To coincide with the Wilco announcement images of the first prototype have now been released.

Labelled the Pix-E it is surprisingly compact and has been compared – not unfairly - to the Renault Twizy, albeit minus room even for a single passenger. It’s lightweight and narrow by design.

In theory 'Pix-E' will appear as a checkbox in Wilco’s online checkout, an intriguing alternative to standard and soon to be boring collection and courier options.

It will transport shopping in eight lockers, designed to protect goods en route. A range of 80km will ensure it safely navigates through those lower speed areas.

Wilco

Wilkinson have certainly thrown their weight (and money) behind the project, going as far as to secure a place on the StreetDrone board for WilkinsonFuture director Jonathan Griffin.

Chief Executive Jerome Saint-Marc outlined their thinking.

“One of the key reasons we’re backing the team at StreetDrone is that this sort of transformative technology can have a huge and positive impact for hard-working families – and it’s this ethos that runs through all of our work at Wilko. Ultimately, it has the potential to reduce costs for customers when deployed in the retail sector. We look forward to supporting them on this journey.”

Time will tell just how far that journey goes. Quite literally.

At this moment StreetDrone have ruled out motorway deliveries, conceding the technology falls well short of such route planning.

In fact, CEO Potts is upfront in saying it could be a decade or more before their vehicles are released on anything like a large scale.

Interestingly, he has also downplayed the short-term scalability of autonomous vehicles generally, citing Waymo’s $3-5bn investment in driverless tech for, as yet, very little reward.

StreetDrone feel local delivery systems will emerge before fully-fledged driverless passenger cars, which could still be “several decades” away.

While theirs is not exactly an optimistic outlook, they have a greater insight than most. Indeed the team went as far as to release their own Safety Report into autonomous vehicles last year, not dissimilar to the Auto Trader’s annual Market Reports.

Automated Lane Keeping

wilko-driverless

Despite their personal reservations cars with Automated Lane Keeping Systems (ALKS) will be permitted on UK roads later this year in what many are seeing as a big step towards autonomous vehicles.

Safe and sensible caveats will apply of course. Drivers must stay alert at all times (nothing new there then) and in a position to resume control within 10 seconds of a warning alarm sounding.

Returning to the Wilco link-up Potts said:

“We are delighted to have the support of a major UK retailer. Wilko will help us realise our aim of bringing autonomous last-mile services to UK and European roads, to the benefit of both retailers and consumers.

Our technology, aligned with Wilko’s determined strategy to enrich the lives of its customers, is the perfect fusion of our capability and their requirement.”
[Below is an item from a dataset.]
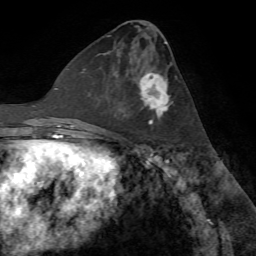
Breast MRI (dynamic contrast-enhanced), one axial slice. Slice 32 of 72 in the series (ordered by position). Cropped to one breast. Dynamic contrast-enhanced series, time point 2 of 7 at this slice position (early post-contrast). 1.5 T. TE 4.2 ms, TR 8.7 ms. 256 × 256 image matrix, field of view 180 × 180 mm. Female patient.
Outlined on this slice (semi-automatic segmentation, software-assisted and operator-edited):
- enhancing-tissue mask used for the functional tumour volume (all voxels passing the contrast-enhancement thresholds inside the analysis volume; usually the tumour): box from (x=114, y=68) to (x=172, y=125) px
StreetDrone proudly proclaim to offer the world’s first subscription based autonomous driving software, along with the first “open source” autonomous vehicles in Europe.
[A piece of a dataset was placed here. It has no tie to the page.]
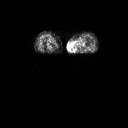
FDG PET of an extremity soft-tissue mass (from a PET/CT study), one axial slice. Position 5 of 91 along the scan axis. 3.27 mm slice thickness. 128 × 128 image matrix, field of view 700 × 700 mm. Patient: female, 74 years. From the clinical record (not read from this slice): histological type: pleomorphic leiomyosarcoma; grade: high; site of the primary tumour: left thigh.
Structures marked on this image (expert contour drawn on MRI and transferred to this co-registered scan by the dataset authors):
- gross tumour volume including surrounding oedema: box from (x=72, y=37) to (x=87, y=50) px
This isn’t strictly unchartered territory, however.

Back in 2017 US engineers Starship Technologies partnered with Co-Op and Tesco to unveil and unleash delivery robots in Milton Keynes. Within three years the town had the world’s largest autonomous robot fleet.

With robots also roaming US campuses, the company announced they had successfully completed 1 million deliveries by January 2021. A further 600,00 have followed in the eight months since.
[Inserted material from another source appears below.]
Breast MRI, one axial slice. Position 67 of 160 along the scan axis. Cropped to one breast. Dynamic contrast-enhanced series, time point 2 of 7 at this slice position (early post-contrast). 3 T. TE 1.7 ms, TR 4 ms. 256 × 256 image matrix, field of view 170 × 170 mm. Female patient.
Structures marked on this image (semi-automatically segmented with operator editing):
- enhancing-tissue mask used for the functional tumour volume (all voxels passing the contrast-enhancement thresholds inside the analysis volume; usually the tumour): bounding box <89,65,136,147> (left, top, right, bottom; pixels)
But it’s the Pix-E which is currently the talk of the retail sector and beyond. Driverless delivery drones clearly form part of Wilco’s commitment to strengthening its ‘omnichannel model’.

For them this presents a rare opportunity to steal a march on their bigger name rivals. But the arrival of the Pix-E is arguably of greater significance to the automotive industry, delivering far more than the weekly shop.